The Disney Genie+ service is the park add-on you want, need and will definitely be glad you paid for. Alongside free professional photos across the park and audio tales, Genie+ also gives guests Lightning Lane access. This is a game-changer for anyone who can’t – or doesn’t want – to stand in a long line, allowing you to pre-book rides and sidestep long waits. 

Disabilities Access Service (DAS) is a support option for people who medically can’t wait in line for long periods, as well as those with developmental disabilities. Registering for DAS is straightforward and can be done online or at Disneyland Park’s City Hall.

DAS doesn’t get you to the front of the line. If a ride is showing a 45-minute wait time, the DAS-registered guest (and party) are still going to wait 45 minutes before they can join the ride’s Lightning Lane queue. While waiting, however, they can hang out away from the line or even enjoy a ride with a shorter line. Only one DAS ride can be registered at a time. 

Genie+ and DAS are blessings for people with hidden disabilities. The fatigue from standing in lines can easily cut short a day at the park. Staying close to the park at Disneyland Hotel makes rest periods easier, too.

Sensory overload 

Soarin’ uses scents to evoke emotions as riders soar around the world. ©Disney

MCAS doesn’t just present with dietary issues, it’s a fickle condition creates an allergic reaction to many things, including, in my case, heat, medication, and most fragrances. 

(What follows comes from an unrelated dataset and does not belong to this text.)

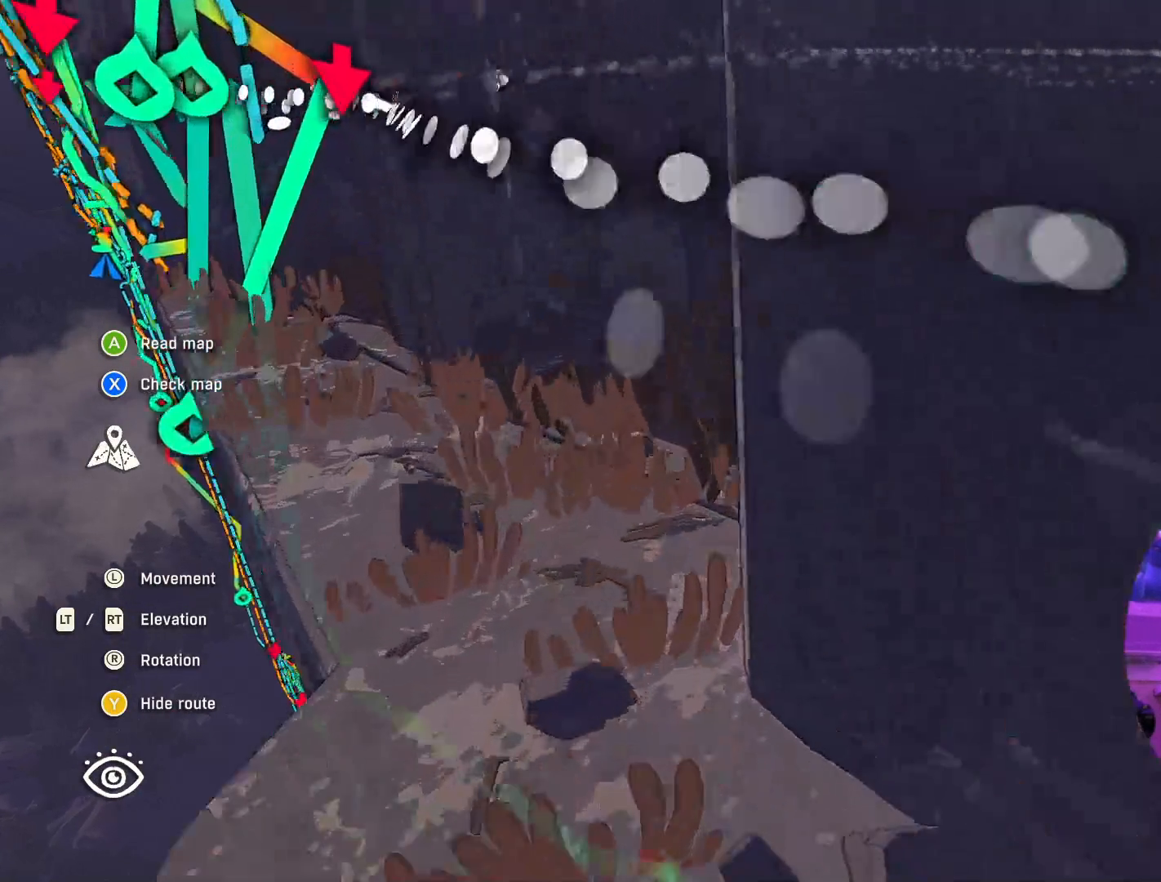
{"buttons": [], "left_stick": "center", "right_stick": "center", "events": [[233, "left_stick", "center"]]}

We all have mast cells to fight infection, only mine are in overdrive, attacking everything that comes in or near my body with as poor an accuracy as my score on the interactive Buzz Lightyear Astro Blasters ride

I was fortunate to have Disney AU legend Amy Mortlock on hand to tell me when a scent was used on a ride, like Soarin’ . For everyone else, there’s this epic guide to Disneyland Resort’s sensory experiences, listing anything overstimulating – not just fragrance-wise – across the parks. 

Neuro needs 

The sensory guides highlights potential challenges. Getting wet on rides is a trigger for some. ©Disney

Sensory processing issues aren’t limited to conditions like MCAS; people with anxiety or PTSD, many neurodivergent individuals, and guests travelling with service animals may require sensory accommodations, too. 

Whether it’s a trigger from a loud noise, discomfort from getting wet, issues with dark or bumpy attractions, the sensory guide helps visitors plan for a positive Disney experience.  

Accommodations at Disney go beyond a written guide. Helen Cass, from Leisure Options, a Melbourne-based agency for travellers with physical and intellectual disabilities, witnessed a moving interaction between Captain Marvel and Thomas, a 16-year-old social media figure with autism.  

“Seeing the interaction and level of genuine love from the Cast Member was one of the most beautiful, fulfilling things I saw.” Helen continues, “The training they receive to interact with people with autism and intellectual disabilities makes their encounters so beautiful.”  

Safe & sound 

Disney hidden disabilities
Meet the characters & meet the chefs if you have food allergies at Disneyland Resorts! ©Zoe Macfarlane

While for most people a trip to any theme park may result in tired legs, a touch of sunburn, and that grump you feel after overdoing it with the sugary treats, for people with additional needs – many complex – theme parks can cause anxiety.  

Not at Disneyland, though! It feels like every kind of health challenge – physical, hidden, mental – has been not only considered, but the entire park and its crew are built around accommodating them.  

It truly is the Happiest (Safest) Place on Earth!